»»

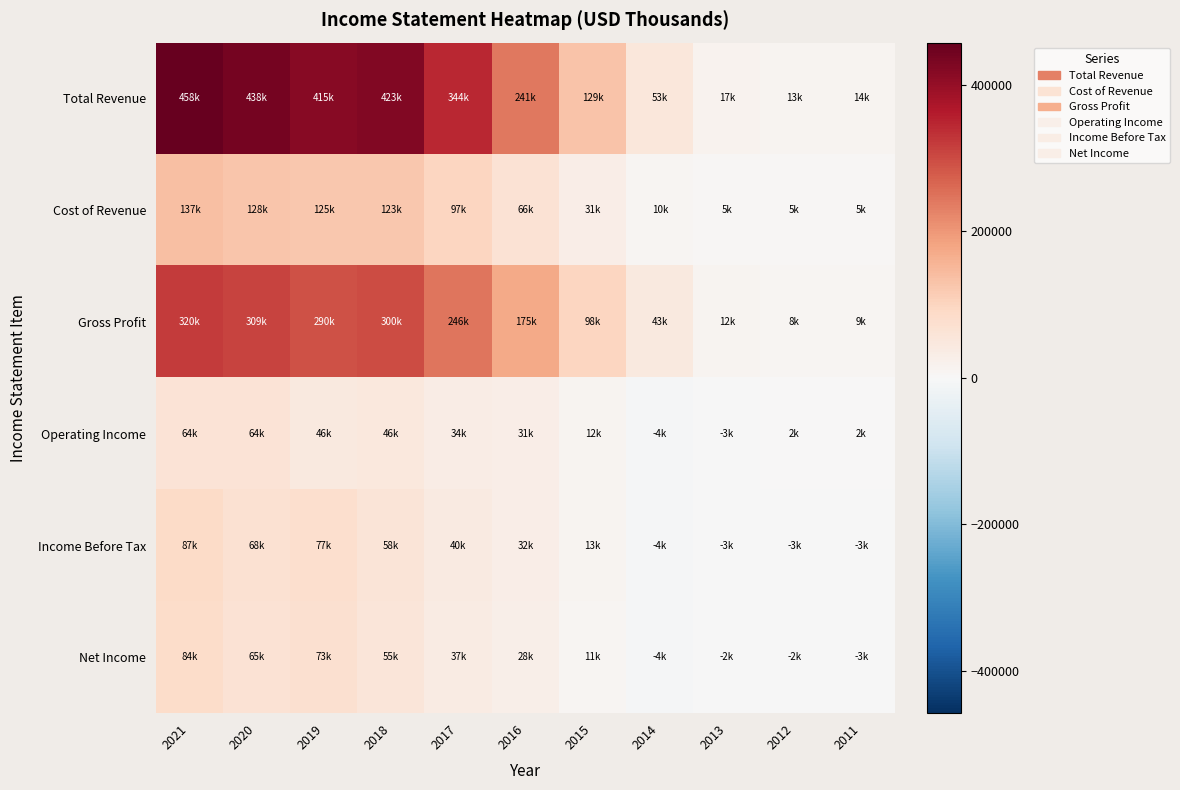

Between 2016 and 2013, which series saw the biggest shift?

Total Revenue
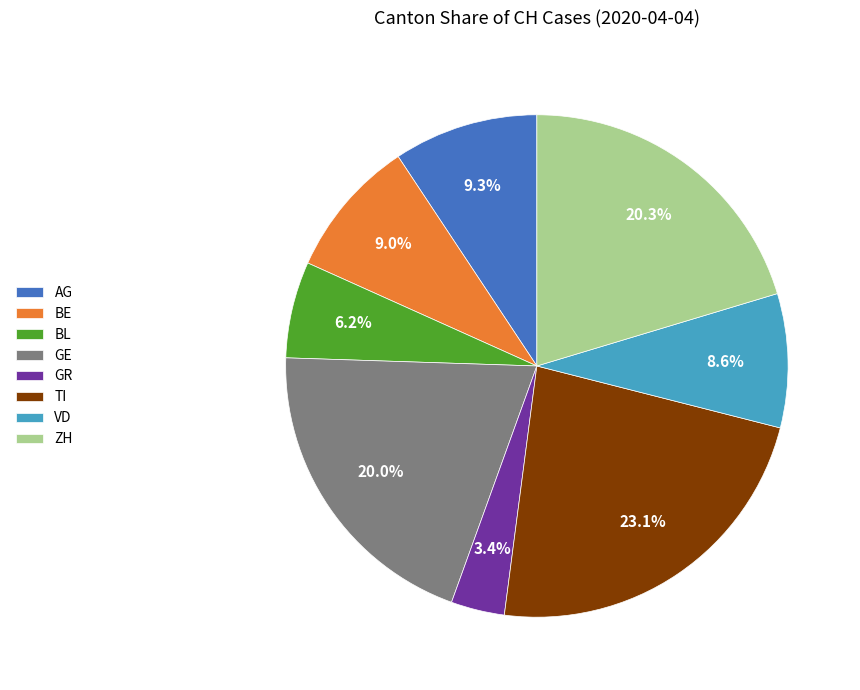

To the nearest percent, what is the difference between the GR and VD slice percentages?

5%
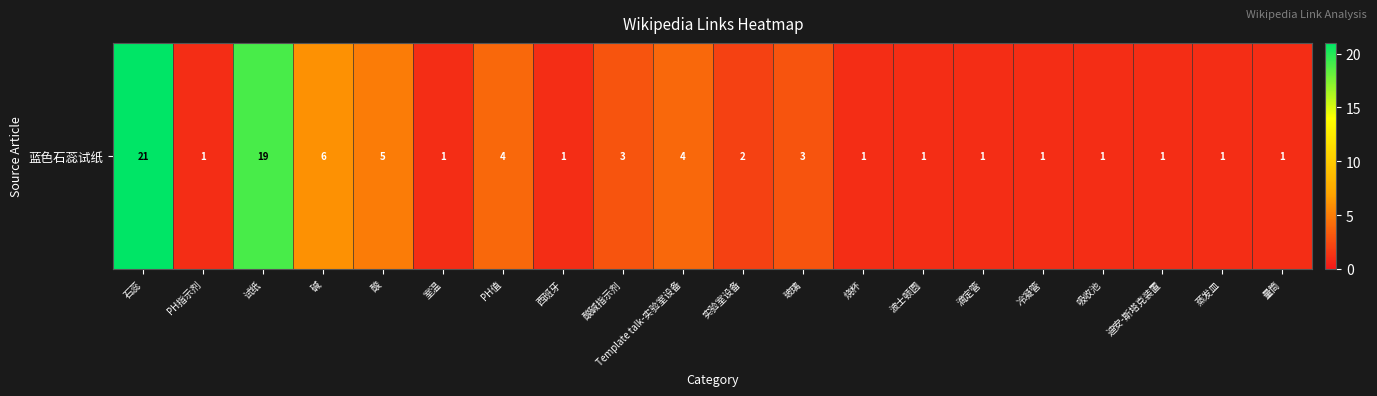

Is it true that the value at 玻璃 is 3?

True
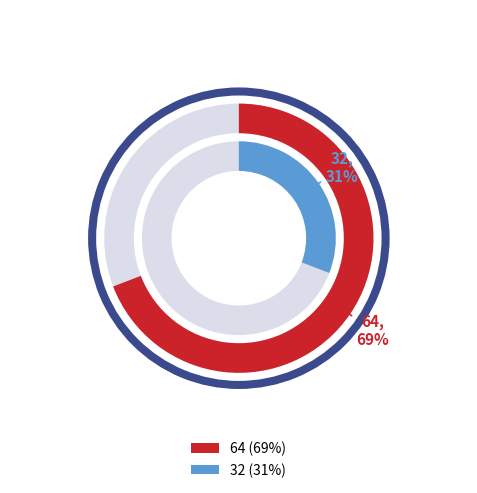

To the nearest percent, what percentage of the pie is 32?

31%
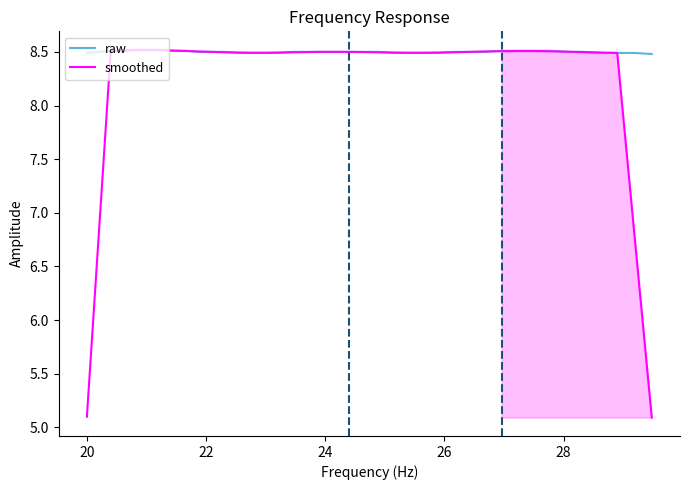

List the series in order of their overall mean, highest first.

raw, smoothed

««

### EXERCISE OBJECTIVE
Reproduce all of the records above verbatim, leaving out the pictures.

### WRITTEN SOLUTION
Between 2016 and 2013, which series saw the biggest shift?

Total Revenue

To the nearest percent, what is the difference between the GR and VD slice percentages?

5%

Is it true that the value at 玻璃 is 3?

True

To the nearest percent, what percentage of the pie is 32?

31%

List the series in order of their overall mean, highest first.

raw, smoothed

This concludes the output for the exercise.